At midnight, the Spaniards began to move silently through the city, making their way to the closest causeway.  An old woman, washing her clothes in the lake water, spotted the fleeing conquistadors and raised an alarm.  Almost instantly, Aztec warriors began chasing the conquistadors down the causeway and even more began to flank the sides of the causeway in canoes.  As missiles—rocks, darts, arrows, and spears—rained down on the men, they came to the first break in the causeway where they used their scaffold to cross, but then discovered that the wooden structure had become wedged, resisting their efforts to remove it in order to cross the next break in the escape route.

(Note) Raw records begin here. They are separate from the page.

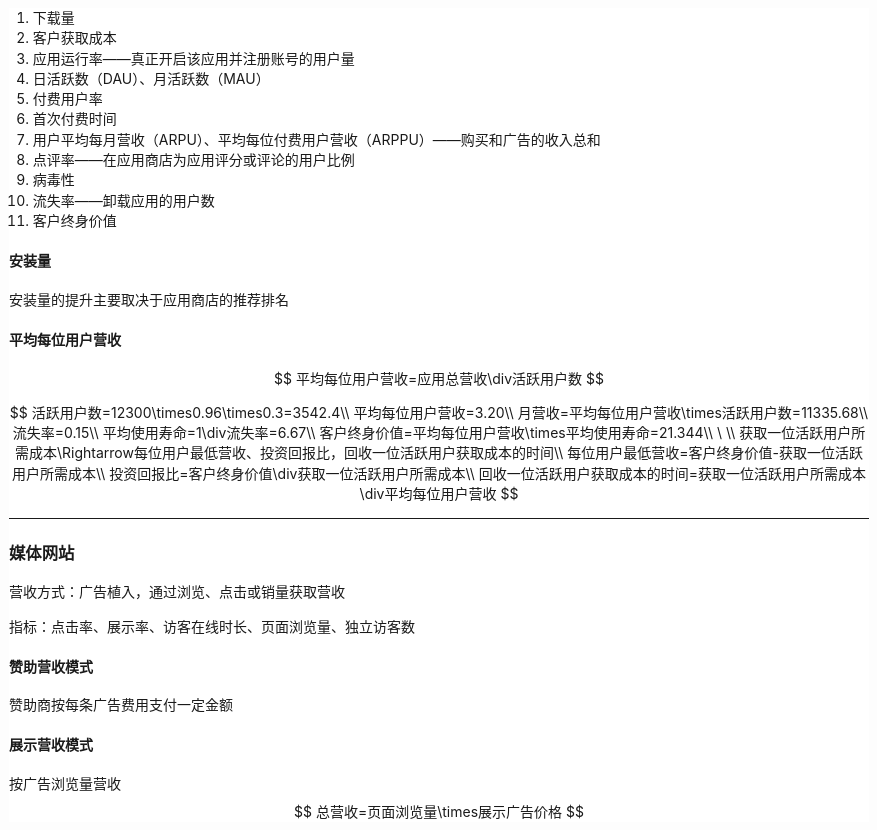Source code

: 1. 下载量
2. 客户获取成本
3. 应用运行率——真正开启该应用并注册账号的用户量
4. 日活跃数（DAU）、月活跃数（MAU）
5. 付费用户率
6. 首次付费时间
7. 用户平均每月营收（ARPU）、平均每位付费用户营收（ARPPU）——购买和广告的收入总和
8. 点评率——在应用商店为应用评分或评论的用户比例
9. 病毒性
10. 流失率——卸载应用的用户数
11. 客户终身价值

#### 安装量

安装量的提升主要取决于应用商店的推荐排名

#### 平均每位用户营收

$$
平均每位用户营收=应用总营收\div活跃用户数
$$

$$
活跃用户数=12300\times0.96\times0.3=3542.4\\
平均每位用户营收=3.20\\
月营收=平均每位用户营收\times活跃用户数=11335.68\\
流失率=0.15\\
平均使用寿命=1\div流失率=6.67\\
客户终身价值=平均每位用户营收\times平均使用寿命=21.344\\
\ \\
获取一位活跃用户所需成本\Rightarrow每位用户最低营收、投资回报比，回收一位活跃用户获取成本的时间\\
每位用户最低营收=客户终身价值-获取一位活跃用户所需成本\\
投资回报比=客户终身价值\div获取一位活跃用户所需成本\\
回收一位活跃用户获取成本的时间=获取一位活跃用户所需成本\div平均每位用户营收
$$

------

### 媒体网站

营收方式：广告植入，通过浏览、点击或销量获取营收

指标：点击率、展示率、访客在线时长、页面浏览量、独立访客数

#### 赞助营收模式

赞助商按每条广告费用支付一定金额

#### 展示营收模式

按广告浏览量营收
$$
总营收=页面浏览量\times展示广告价格
$$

As the missiles continued to pelt the helpless men, those in the rear pushed the men in front of them into the water, where, weighted down with packs of gold, those men quickly drowned.  Some of the men in the rear eventually escaped by crossing on the bodies of their dead comrades.

Cortés had been justifiably angry with Pedro de Alvarado, whom he had ordered to bring up the rear of the column of men as they tried to make their escape.  According to one account, when Pedro came to the first break in the causeway, he managed to use his long lance to vault across the break.  (I’ve always thought it a little unfair that none of the record books credit him with establishing the first Mexican pole vault record.)

By the time Cortés gathered his men on the beaches of Lake Texcoco, he had lost somewhere between 400 and 800 Spaniards and well over 1,000 native allies.  Cortés supposedly sat under a tree and mourned his losses.  The Spanish called the night of June 30, 1520, the “Noche Triste”—the sad night.

Cortés would eventually rally his men, and would eventually conquer Tenochtitlan and all of Mexico.  Though Cortés would eventually gather a fortune in treasure, the gold that was lost that night was never recovered from the bottom of the lake, and is still waiting for someone to discover it.

Well, that was the story that I used to tell my students:  the tale how Cortés gathered Aztec gold only to lose it in his escape from the city.  But, this month, the story got a new ending.  The gold—at least some of it—has been discovered, nearly 500 years later.

Using special x-ray equipment, archaeologists have just identified a gold bar that a city worker uncovered from a Mexico City park as part of the missing treasure.  The bar, 1.93 kilograms, is worth over $50,000 today.  This is the first piece of the lost treasure that has been missing for 500 years to be located.

And even as you read this, I bet that new holes are being sunk in that park.